The remains of a Roman settlement excavated during fieldwork in a site where the ruins of a Roman fort are also explored, in Maryport, Cumbria (UK), reveal the lifestyle of civilians living alongside officers serving the army in Roman Britain.

The residential area has been located outside the wall of the Roman fort, which was found before 120 BC, during the reign of Hadrian in order to add to the coastal defences extending down the Cumbrian coast from Hadrian’s Wall. The village lies north-east of the fort, and it is considered as the largest currently known along the Hadrian’s Wall frontier. So far, geophysical survey shows that the well preserved settlement was divided into a series of long plots which extended along a 1,378ft (420m) length of Roman road leading to the fort gate.

Now, The Roman Settlement Project, carried out on behalf of Hadrian’s Wall Trust, Senhouse Museum Trust and philanthropist Christian Levett, aimed to dig deeper. Archaeologists from Oxford Archaeology (OA) and a team of volunteers carry out the survey and excavation, while, at the same time, a a team from Newcastle University is also working in another part of the site.

“The work is very important… civilian settlements are poorly understood across the Roman Empire because the emphasis of research in the past has been on the Roman military”, says Dr Nigel Mills, World Heritage Advisor for the trust.

The site had been excavated since the 19th century but partially. Among the finds are the remains of a Roman temple and 17 altars dedicated to Jupiter (considered as the biggest single find of Roman inscriptions revealed in Britain).

Last autumn OA picked four plots in a part of the settlement which was lived in by “everyday people” for evaluation trenching. All trenches had structural remains just 30cm down from the top soil.

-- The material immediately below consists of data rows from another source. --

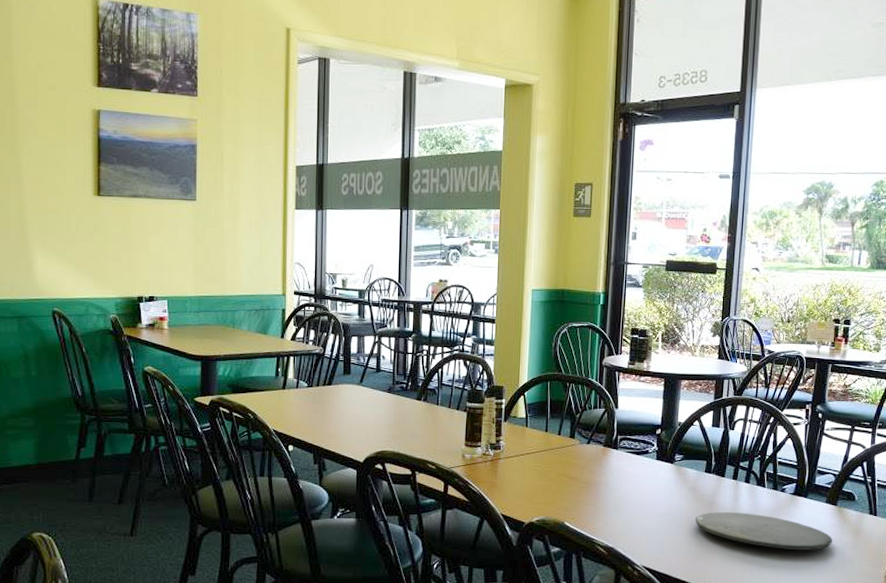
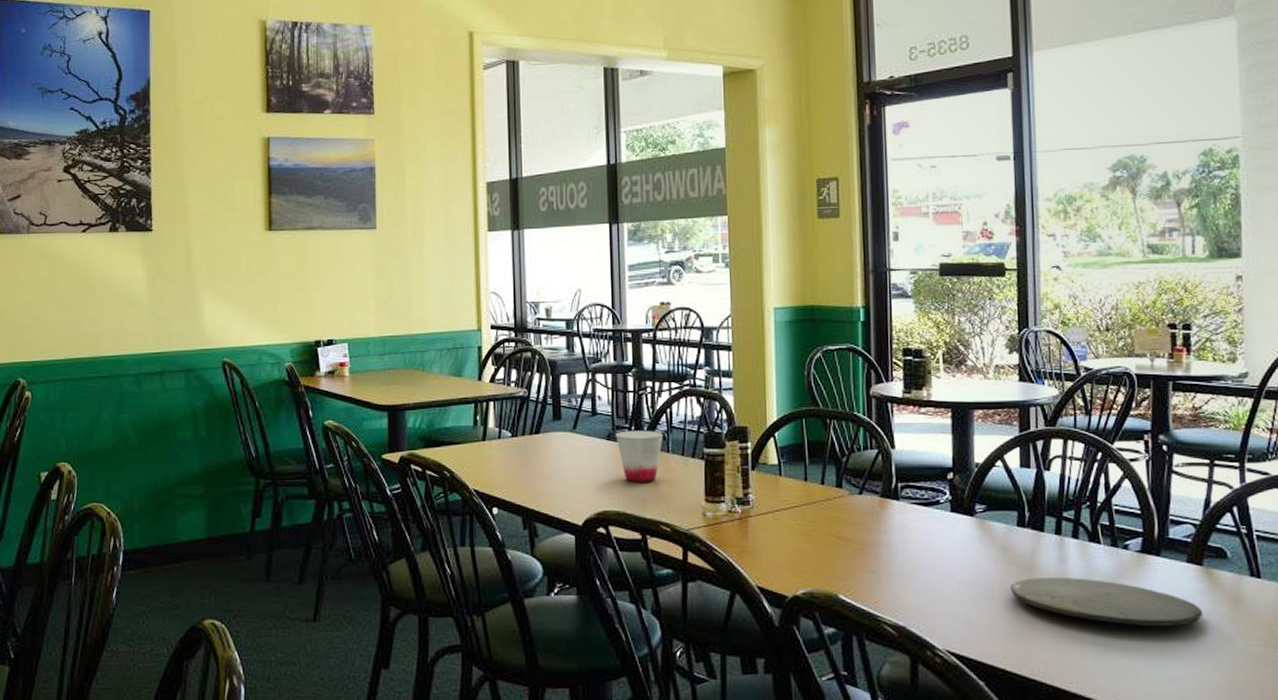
cup: none [395,385,435,428] -> present [615,430,663,482]

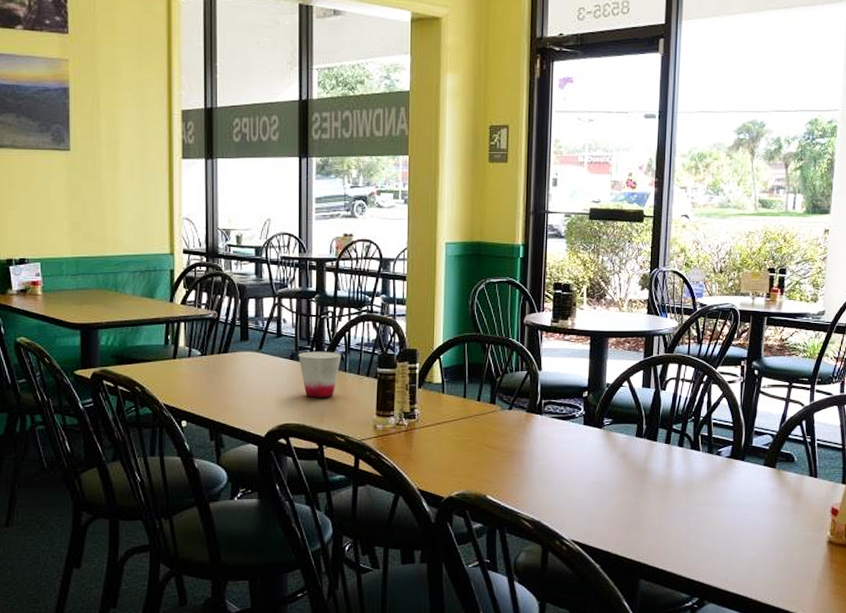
plate: present [1009,578,1204,626] -> none [626,479,772,517]

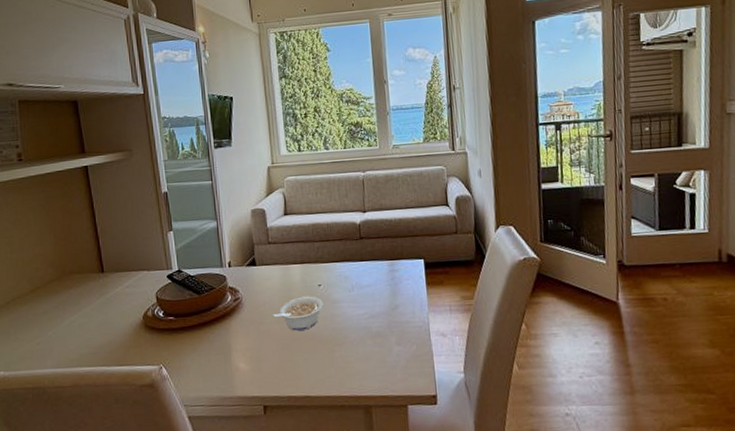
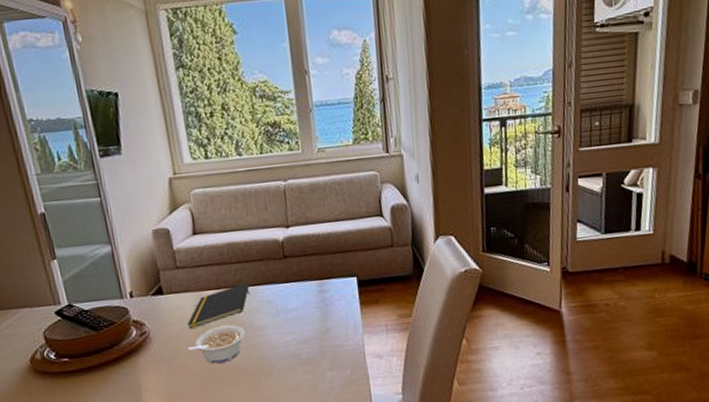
notepad: none [274,259,329,298] -> present [187,283,250,330]

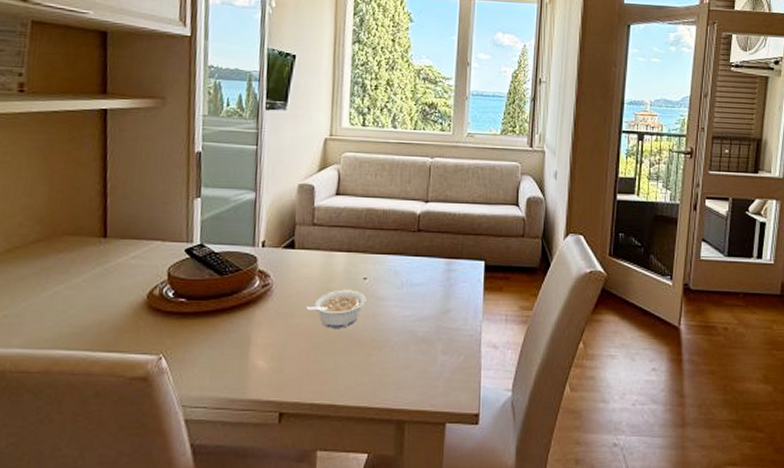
notepad: present [187,283,250,330] -> none [311,250,379,289]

Full excavation of one of the plots unearthed an entire Roman stone strip building about 65ft (20m) long and 16ft (5m) wide, with three main rooms and built sometime about 200 AD.”We found a few bits of coins and pottery which indicate the site was not occupied for more than half a century and it was abandoned in the late Roman period.We are still unsure what the building would have been used for, but we believe it probably had a multifunctional purpose and one possibility is that the front room was used as a shop.”, says  site director John Zant regarding the finds. The OA team will be back in a few weeksfrom now (April 2014) to continue research.

The Newcastle team, on their part, aim to investigate the known remains of the temple and look deeper into the “speculation” that a nearby round structure could have been a second temple and if the 17 inscribed altars came from the building.